Navegando al largo de la mar, dejando a la isla de Sicilia a la parte de mar de Jonia, a mano izquierda, vinieron a aportar delante de la ciudad de Hímera, la única en aquellas partes habitada por griegos; pero los de Hímera no quisieron recibir a los atenienses, y al partir de allí fueron derechamente a una villa nombrada Hícara, la cual, aunque poblada por sicilianos, era muy enemiga de los egesteos, y por esta causa la robaron y saquearon, entregándola después a los egesteos.
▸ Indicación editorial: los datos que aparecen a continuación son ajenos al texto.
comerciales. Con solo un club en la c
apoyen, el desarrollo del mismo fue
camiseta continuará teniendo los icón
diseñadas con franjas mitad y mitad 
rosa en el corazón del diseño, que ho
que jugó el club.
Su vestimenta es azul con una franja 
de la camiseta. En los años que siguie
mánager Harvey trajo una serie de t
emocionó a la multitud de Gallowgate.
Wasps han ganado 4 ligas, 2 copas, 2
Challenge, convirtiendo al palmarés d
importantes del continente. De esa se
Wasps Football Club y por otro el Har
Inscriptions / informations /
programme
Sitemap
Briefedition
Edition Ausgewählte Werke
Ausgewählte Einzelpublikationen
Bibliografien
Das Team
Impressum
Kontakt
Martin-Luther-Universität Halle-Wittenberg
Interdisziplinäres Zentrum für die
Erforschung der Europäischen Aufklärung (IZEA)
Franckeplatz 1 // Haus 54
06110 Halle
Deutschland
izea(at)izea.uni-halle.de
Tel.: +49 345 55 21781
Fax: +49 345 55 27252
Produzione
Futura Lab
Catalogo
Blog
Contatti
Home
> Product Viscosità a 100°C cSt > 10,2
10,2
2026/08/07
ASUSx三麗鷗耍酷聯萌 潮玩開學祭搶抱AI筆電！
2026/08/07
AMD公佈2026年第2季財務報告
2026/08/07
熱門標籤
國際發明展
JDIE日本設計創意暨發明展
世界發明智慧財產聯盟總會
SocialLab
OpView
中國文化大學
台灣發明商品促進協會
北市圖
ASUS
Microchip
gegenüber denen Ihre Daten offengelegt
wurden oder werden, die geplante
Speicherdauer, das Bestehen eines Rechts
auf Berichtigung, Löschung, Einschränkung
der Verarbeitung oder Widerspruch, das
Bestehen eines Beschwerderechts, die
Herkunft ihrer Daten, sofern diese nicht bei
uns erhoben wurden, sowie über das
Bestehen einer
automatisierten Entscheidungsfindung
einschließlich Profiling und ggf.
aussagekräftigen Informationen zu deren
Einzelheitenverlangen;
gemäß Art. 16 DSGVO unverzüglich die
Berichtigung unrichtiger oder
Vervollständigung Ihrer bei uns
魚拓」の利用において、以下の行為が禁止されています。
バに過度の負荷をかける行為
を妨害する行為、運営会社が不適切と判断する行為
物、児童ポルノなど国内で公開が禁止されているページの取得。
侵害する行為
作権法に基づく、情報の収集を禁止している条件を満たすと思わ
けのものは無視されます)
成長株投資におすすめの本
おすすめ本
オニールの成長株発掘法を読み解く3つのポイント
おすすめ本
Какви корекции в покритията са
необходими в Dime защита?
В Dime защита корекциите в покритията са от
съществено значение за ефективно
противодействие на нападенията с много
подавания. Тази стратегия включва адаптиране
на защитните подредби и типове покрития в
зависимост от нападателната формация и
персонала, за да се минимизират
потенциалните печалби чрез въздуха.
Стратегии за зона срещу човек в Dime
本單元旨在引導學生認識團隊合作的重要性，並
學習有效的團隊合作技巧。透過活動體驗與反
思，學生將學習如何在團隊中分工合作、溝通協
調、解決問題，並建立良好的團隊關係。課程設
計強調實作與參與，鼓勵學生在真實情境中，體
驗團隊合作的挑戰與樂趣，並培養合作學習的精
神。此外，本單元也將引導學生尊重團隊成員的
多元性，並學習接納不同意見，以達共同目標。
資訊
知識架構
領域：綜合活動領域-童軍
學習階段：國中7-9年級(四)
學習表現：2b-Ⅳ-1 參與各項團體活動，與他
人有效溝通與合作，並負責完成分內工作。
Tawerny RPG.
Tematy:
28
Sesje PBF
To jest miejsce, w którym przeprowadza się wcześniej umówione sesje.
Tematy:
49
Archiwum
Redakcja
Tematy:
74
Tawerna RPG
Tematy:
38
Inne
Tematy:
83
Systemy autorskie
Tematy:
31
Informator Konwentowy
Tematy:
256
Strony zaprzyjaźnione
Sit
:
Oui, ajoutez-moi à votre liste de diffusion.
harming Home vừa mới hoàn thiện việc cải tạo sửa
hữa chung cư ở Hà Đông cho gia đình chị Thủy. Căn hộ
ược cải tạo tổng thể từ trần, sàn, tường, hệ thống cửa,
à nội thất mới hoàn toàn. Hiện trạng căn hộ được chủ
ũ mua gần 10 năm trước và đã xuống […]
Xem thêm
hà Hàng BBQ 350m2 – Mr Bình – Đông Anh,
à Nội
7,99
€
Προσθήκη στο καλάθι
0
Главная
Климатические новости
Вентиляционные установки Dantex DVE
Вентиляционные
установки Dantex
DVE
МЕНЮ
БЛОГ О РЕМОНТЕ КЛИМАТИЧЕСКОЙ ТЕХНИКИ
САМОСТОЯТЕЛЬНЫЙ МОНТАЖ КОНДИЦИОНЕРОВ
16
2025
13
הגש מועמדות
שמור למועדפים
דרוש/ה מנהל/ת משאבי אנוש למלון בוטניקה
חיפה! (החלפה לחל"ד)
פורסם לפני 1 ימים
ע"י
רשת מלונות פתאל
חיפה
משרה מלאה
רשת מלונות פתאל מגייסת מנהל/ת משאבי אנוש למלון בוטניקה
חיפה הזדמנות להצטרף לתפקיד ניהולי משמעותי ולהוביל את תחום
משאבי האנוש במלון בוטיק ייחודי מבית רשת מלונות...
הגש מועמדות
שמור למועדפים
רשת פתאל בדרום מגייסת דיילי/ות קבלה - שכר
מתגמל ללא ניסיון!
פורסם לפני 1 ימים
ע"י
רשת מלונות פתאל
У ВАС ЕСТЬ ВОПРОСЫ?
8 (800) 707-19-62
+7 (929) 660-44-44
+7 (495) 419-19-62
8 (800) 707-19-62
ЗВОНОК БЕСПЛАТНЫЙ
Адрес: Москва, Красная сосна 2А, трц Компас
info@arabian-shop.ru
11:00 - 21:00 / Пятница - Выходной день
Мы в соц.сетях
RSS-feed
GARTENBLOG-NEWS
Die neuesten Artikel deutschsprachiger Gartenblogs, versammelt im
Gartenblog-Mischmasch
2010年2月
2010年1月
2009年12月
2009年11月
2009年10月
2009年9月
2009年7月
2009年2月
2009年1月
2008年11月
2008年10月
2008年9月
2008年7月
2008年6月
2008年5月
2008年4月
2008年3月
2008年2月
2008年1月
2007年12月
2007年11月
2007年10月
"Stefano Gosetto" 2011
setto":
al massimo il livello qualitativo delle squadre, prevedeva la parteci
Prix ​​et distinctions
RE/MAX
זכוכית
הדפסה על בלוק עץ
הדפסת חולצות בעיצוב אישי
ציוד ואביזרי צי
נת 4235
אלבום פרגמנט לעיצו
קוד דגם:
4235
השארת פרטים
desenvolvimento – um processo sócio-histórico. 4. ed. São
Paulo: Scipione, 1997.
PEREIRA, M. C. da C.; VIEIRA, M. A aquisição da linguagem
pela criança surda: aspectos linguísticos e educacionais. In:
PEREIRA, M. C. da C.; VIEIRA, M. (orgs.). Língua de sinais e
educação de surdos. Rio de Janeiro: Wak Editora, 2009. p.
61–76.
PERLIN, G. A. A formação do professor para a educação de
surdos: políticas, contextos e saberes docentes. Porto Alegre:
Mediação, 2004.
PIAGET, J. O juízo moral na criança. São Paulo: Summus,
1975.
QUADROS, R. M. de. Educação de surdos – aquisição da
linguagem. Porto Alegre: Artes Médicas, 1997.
Entretanto llegó la gente de a caballo de los egesteos, que con la infantería de los atenienses se internaron en la isla, robando y destruyendo todos los lugares que hallaron hasta Catana. Sus barcos iban costeando a lo largo de la mar, y en ellos cargaban toda la presa que cogían, así de cautivos y bestias como de otros despojos.

Al partir de Hícara, Nicias fue derechamente a la ciudad de Egesta, donde recibió de los egesteos treinta talentos para el pago del ejército, y habiendo provisto allí las cosas necesarias, volvió con ellos al ejército.

Además de esta suma percibió hasta ciento y veinte talentos que importó el precio de los despojos vendidos.

Después fueron navegando alrededor de la isla, y de pasada ordenaron a sus aliados y confederados que les enviasen la gente de socorro que les habían prometido, y así, con la mitad de su armada vinieron a aportar delante de la villa de Hibla, que está en tierra de Gela, y era del partido contrario, pensando tomarla por asalto; mas no pudieron salir con su empresa, y en tanto llegó el fin del verano.